How to get the Triforce on an N64 via controller input


Playlists: 'MCH2022' videos starting here / audio

TASBot has appeared at multiple charity events raising more than $1.3M to date by hacking classic video game consoles through controller ports. In this talk, dwangoAC will show how TASBot, with help from a human speedrunner, can use a Stale Reference Manipulation exploit in the N64 game Legend of Zelda: Ocarina of Time to achieve persistent Arbitrary Code Execution to obtain the Triforce and many other surprising outcomes that have to be seen to be believed.

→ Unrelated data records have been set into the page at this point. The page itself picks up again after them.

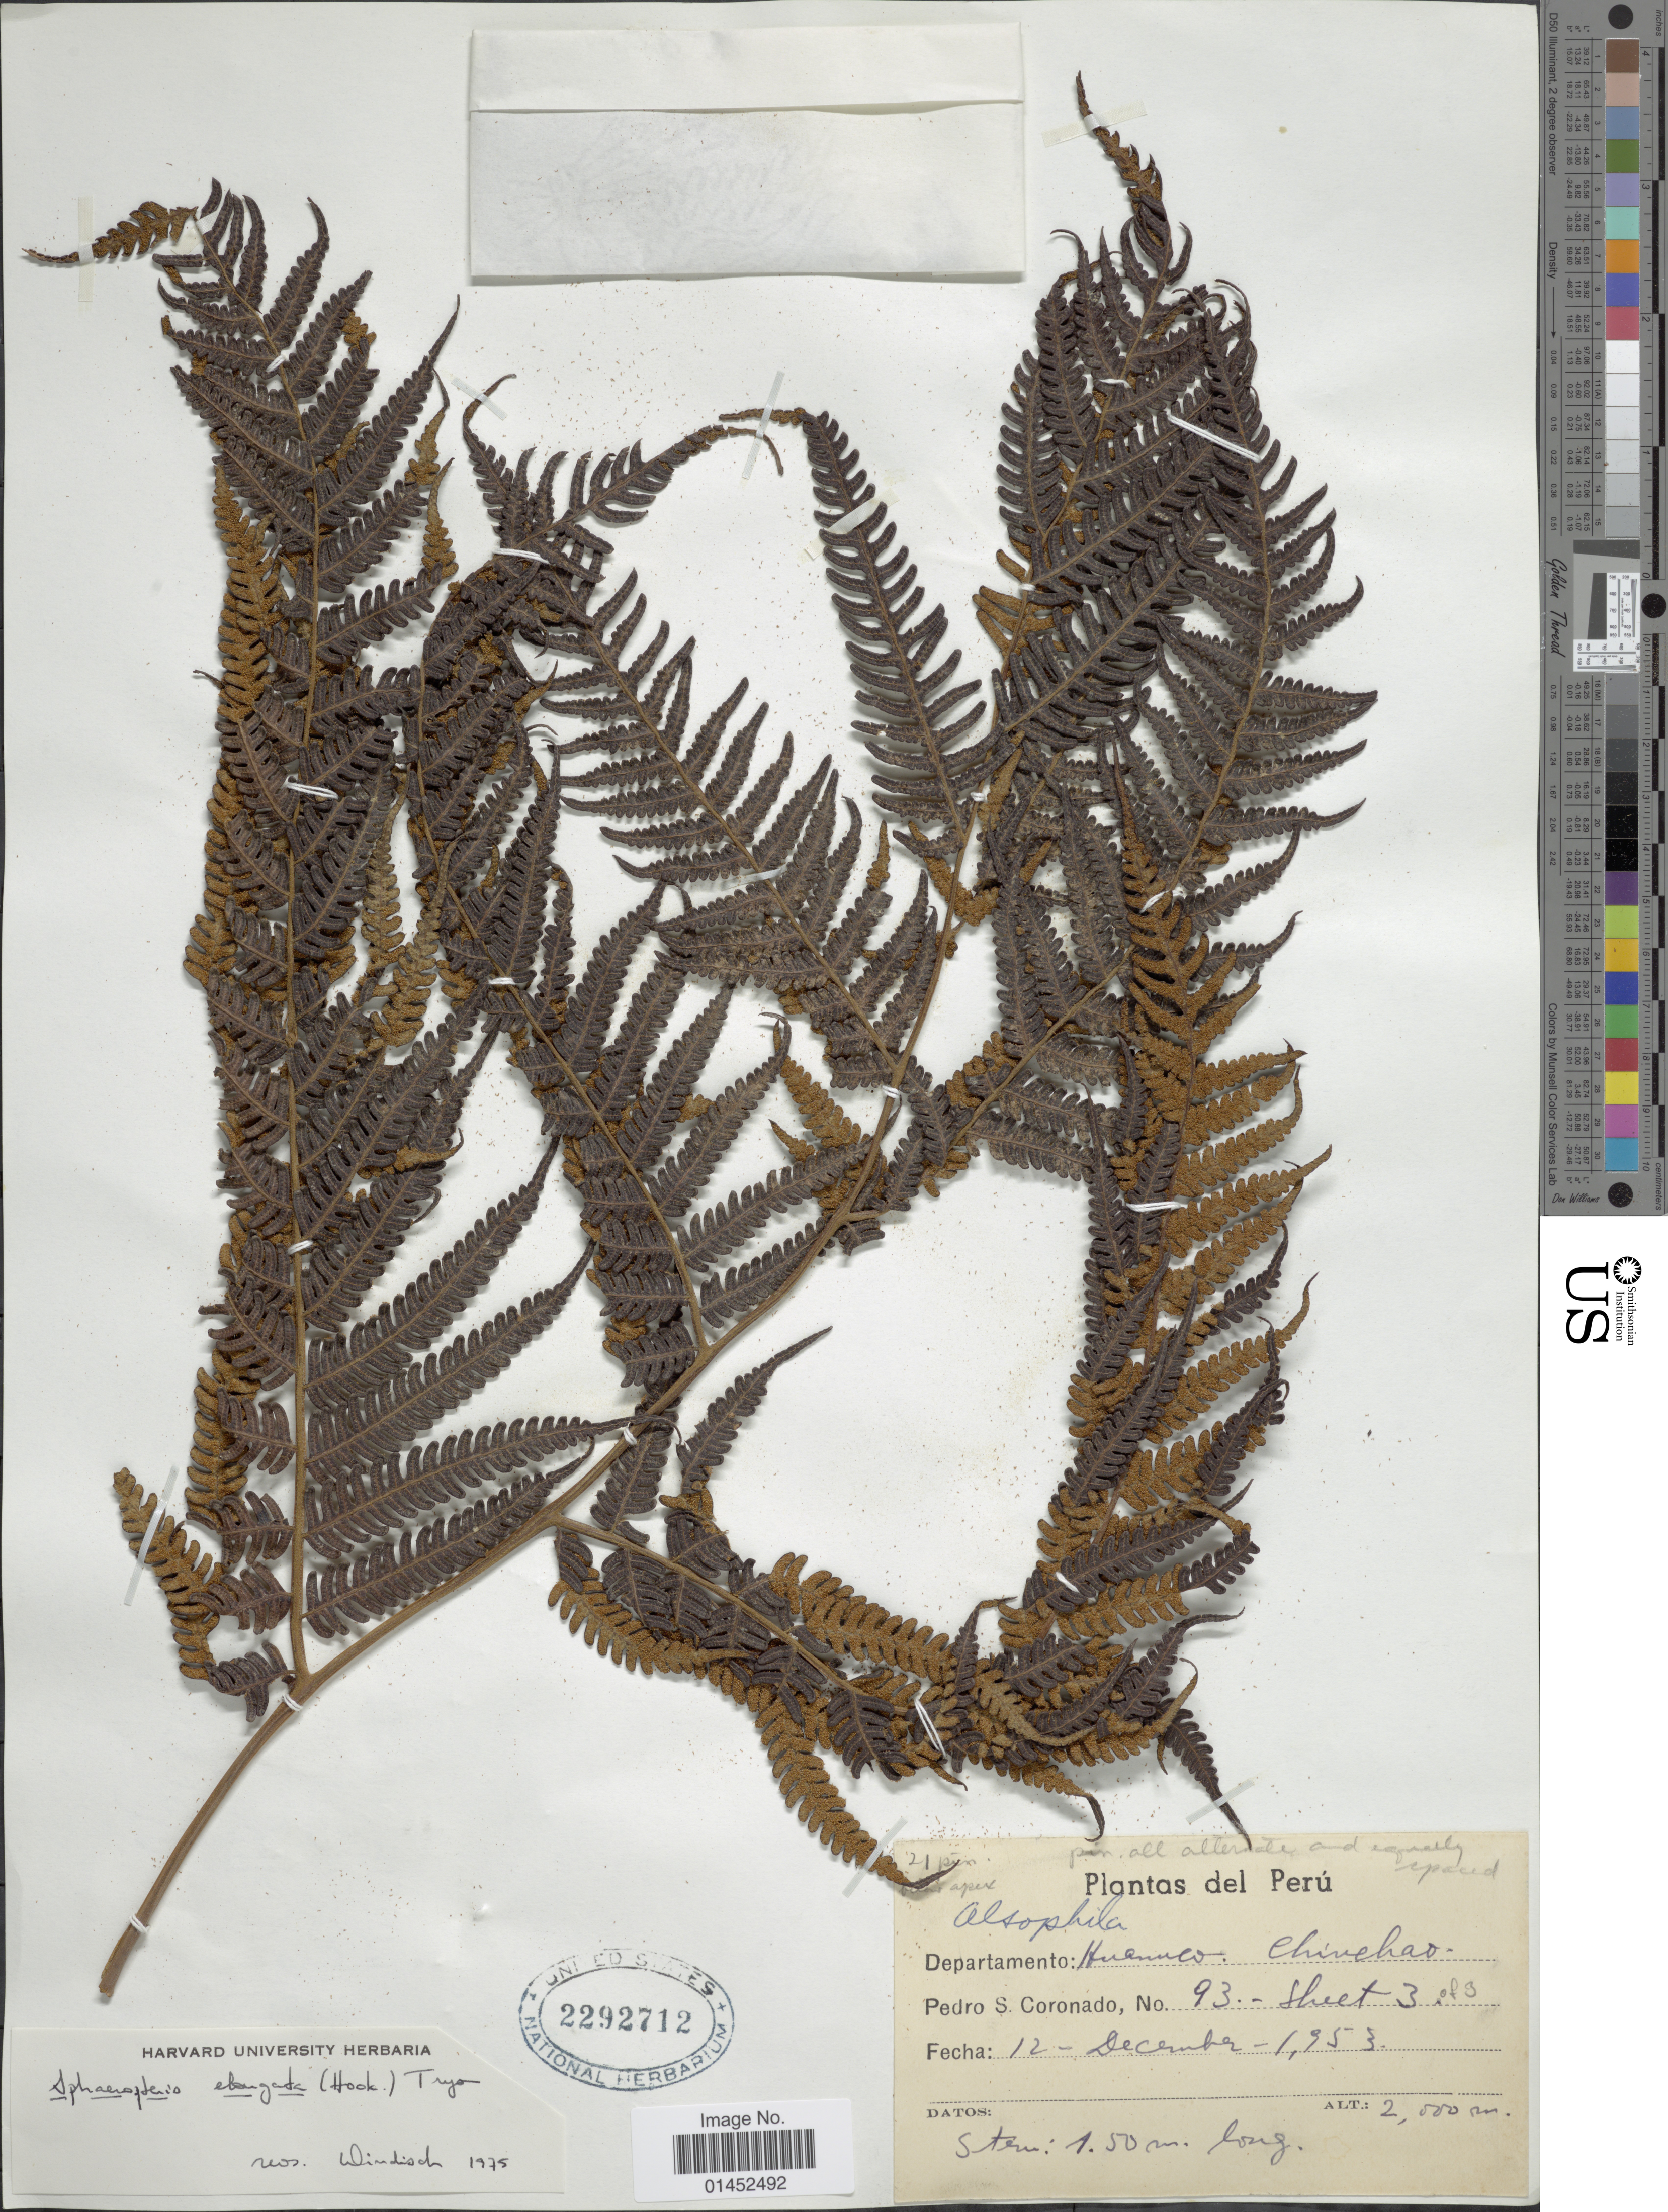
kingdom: Plantae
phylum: Tracheophyta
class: Polypodiopsida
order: Cyatheales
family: Cyatheaceae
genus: Cyathea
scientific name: Cyathea poeppigii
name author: (Hook.) Domin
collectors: P. Coronado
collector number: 93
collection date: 1953-12-12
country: Peru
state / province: Huánuco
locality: Chinchao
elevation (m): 2000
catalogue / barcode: US 2292712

The TASBot community, led by dwangoAC, has exploited glitches in a variety of creative ways leading to Twitch chat streamed through a Super Game Boy, Super Mario Bros. being played inside Super Mario World, and many more. Most of these exploits were on older NES and SNES consoles, but what could be done if Arbitrary Code Execution could be achieved on an N64? This talk aims to show the beautiful results that can ensue after taking complete control of Legend of Zelda: Ocarina of Time, including obtaining the Triforce itself! The talk will cover controller protocol evil maid attacks, Stale Reference Manipulation (Use After Free) exploitation, a four stage bootstrap chain to attain high speed data transfer, and more with audiovisual elements that are sure to be a surprise.